_EXERCISE DESCRIPTION_. Go through the entries below and print each one exactly, leaving out pictures.
++++++
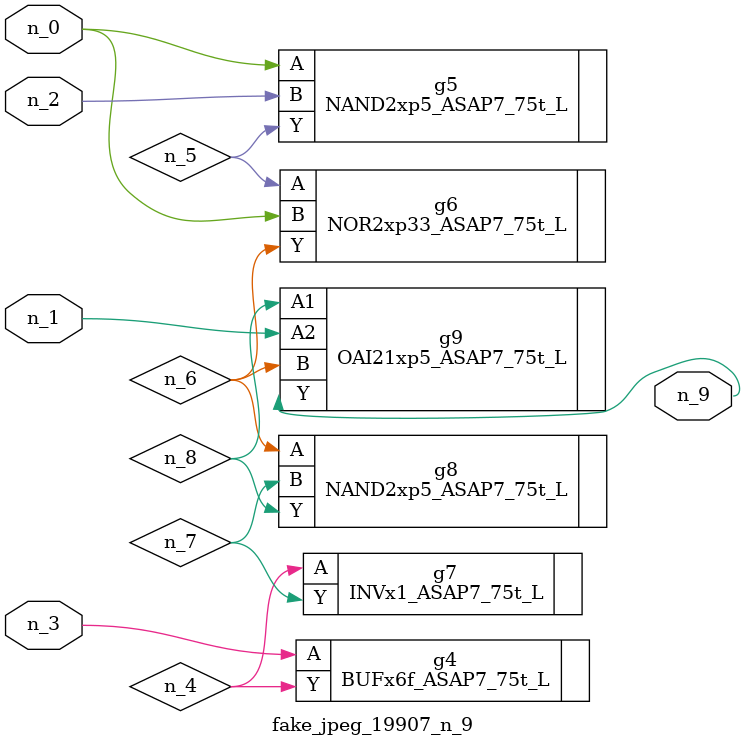
<source format=v>
module fake_jpeg_19907_n_9 (n_0, n_3, n_2, n_1, n_9);

input n_0;
input n_3;
input n_2;
input n_1;

output n_9;

wire n_4;
wire n_8;
wire n_6;
wire n_5;
wire n_7;

BUFx6f_ASAP7_75t_L g4 ( 
.A(n_3),
.Y(n_4)
);

NAND2xp5_ASAP7_75t_L g5 ( 
.A(n_0),
.B(n_2),
.Y(n_5)
);

NOR2xp33_ASAP7_75t_L g6 ( 
.A(n_5),
.B(n_0),
.Y(n_6)
);

NAND2xp5_ASAP7_75t_L g8 ( 
.A(n_6),
.B(n_7),
.Y(n_8)
);

INVx1_ASAP7_75t_L g7 ( 
.A(n_4),
.Y(n_7)
);

OAI21xp5_ASAP7_75t_L g9 ( 
.A1(n_8),
.A2(n_1),
.B(n_6),
.Y(n_9)
);


endmodule
</source>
++++++
_RESPONSE BELOW_.
<source format=v>
module fake_jpeg_19907_n_9 (n_0, n_3, n_2, n_1, n_9);

input n_0;
input n_3;
input n_2;
input n_1;

output n_9;

wire n_4;
wire n_8;
wire n_6;
wire n_5;
wire n_7;

BUFx6f_ASAP7_75t_L g4 ( 
.A(n_3),
.Y(n_4)
);

NAND2xp5_ASAP7_75t_L g5 ( 
.A(n_0),
.B(n_2),
.Y(n_5)
);

NOR2xp33_ASAP7_75t_L g6 ( 
.A(n_5),
.B(n_0),
.Y(n_6)
);

NAND2xp5_ASAP7_75t_L g8 ( 
.A(n_6),
.B(n_7),
.Y(n_8)
);

INVx1_ASAP7_75t_L g7 ( 
.A(n_4),
.Y(n_7)
);

OAI21xp5_ASAP7_75t_L g9 ( 
.A1(n_8),
.A2(n_1),
.B(n_6),
.Y(n_9)
);


endmodule
</source>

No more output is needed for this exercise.